The U.S. House is scheduled to take their 31stvote on changing, delaying, defunding or terminating Obamacare today. The outcome of today’s repeal vote isn’t in questions because every other vote taken on the issue has passed almost exclusively along party lines.
Obamacare opponents in the House will again claim that the healthcare reform is hurting small businesses. And by now you should know that this is a crock.
Small businesses defined as less than 50 employees have no mandate to offer health insurance. Not now. Not later. That 50 or under workers criteria means that 97% of all businesses in this country have not been nor will be negatively impacted by Obamacare. Of the remaining businesses, only 3 % do not offer insurance and will have to make decisions about shared responsibility for the healthcare of their employees.
But while there has been no downside for small businesses, there has been plenty of upside. The Small Business Majority sent a letter to Congress this week agrueing against repeal. “Since the enactment of federal healthcare reform, America’s 28 million small businesses have already benefited greatly from provisions such as tax credits, rate review and Medical Loss Ratio (MLR)”, read the letter. The MLR alone is yielding $1.1 billion in premium rebates to small businesses across the nation.
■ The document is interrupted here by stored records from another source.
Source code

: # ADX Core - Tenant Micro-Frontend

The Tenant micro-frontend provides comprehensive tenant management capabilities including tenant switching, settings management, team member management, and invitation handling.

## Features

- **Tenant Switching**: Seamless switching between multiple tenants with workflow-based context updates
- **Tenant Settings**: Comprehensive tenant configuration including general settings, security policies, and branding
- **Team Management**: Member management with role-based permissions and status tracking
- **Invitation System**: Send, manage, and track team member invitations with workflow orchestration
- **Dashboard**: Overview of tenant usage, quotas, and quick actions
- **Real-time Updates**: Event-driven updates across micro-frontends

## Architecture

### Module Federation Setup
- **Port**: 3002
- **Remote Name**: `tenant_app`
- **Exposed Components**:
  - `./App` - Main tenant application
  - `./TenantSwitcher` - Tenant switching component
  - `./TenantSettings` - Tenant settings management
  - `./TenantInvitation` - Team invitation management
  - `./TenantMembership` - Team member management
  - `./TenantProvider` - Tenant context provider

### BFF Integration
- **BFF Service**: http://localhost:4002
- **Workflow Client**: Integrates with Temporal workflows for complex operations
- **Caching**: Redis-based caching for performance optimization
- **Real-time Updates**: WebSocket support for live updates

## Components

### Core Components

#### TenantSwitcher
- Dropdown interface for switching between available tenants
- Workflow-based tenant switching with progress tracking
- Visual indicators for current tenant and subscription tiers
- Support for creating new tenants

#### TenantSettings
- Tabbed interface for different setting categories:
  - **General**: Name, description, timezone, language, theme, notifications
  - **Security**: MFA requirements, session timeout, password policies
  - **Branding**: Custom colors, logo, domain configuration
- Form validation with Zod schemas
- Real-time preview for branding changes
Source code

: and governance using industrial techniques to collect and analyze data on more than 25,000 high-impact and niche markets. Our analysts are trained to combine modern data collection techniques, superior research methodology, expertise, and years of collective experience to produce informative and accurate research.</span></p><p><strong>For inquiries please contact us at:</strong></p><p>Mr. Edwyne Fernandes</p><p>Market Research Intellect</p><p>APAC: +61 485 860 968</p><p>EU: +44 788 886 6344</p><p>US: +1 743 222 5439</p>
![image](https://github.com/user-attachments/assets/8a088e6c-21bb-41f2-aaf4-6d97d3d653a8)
Then there are the future benefits for small businesses starting in 2014 such as the health insurance exchanges. These online marketplaces for health insurance will not only reduce premiums from less administration costs of small business health plans but also from the expected increase of carrier competition.
Assuming that the opponents of Obamacare know these facts and still put up the charade of voting to repeal for the purpose of protecting small business, then their real motivation must be something else. Partisan politics certainly is a good possibility.
But there actually is a personal reason members of Congress would like to see Obamacare go away—their own health insurance.
One of the complaints during the construction of the healthcare reform legislation was that if the new process was good for American citizens it ought to be good enough for members of Congress. So a provision was put into the law to have members of Congress get their health insurance through the new exchanges like everyone else and that when they retire they would no longer receive government-subsidized health insurance.
Sam Baker of The Hill reports that one Democratic Official has said, “House Republicans are set to repeal the promise that members of Congress have health care just like everyone else and to restart the perk of lifetime government health care for themselves.”
Now that is a big incentive for Congress to kill Obamacare.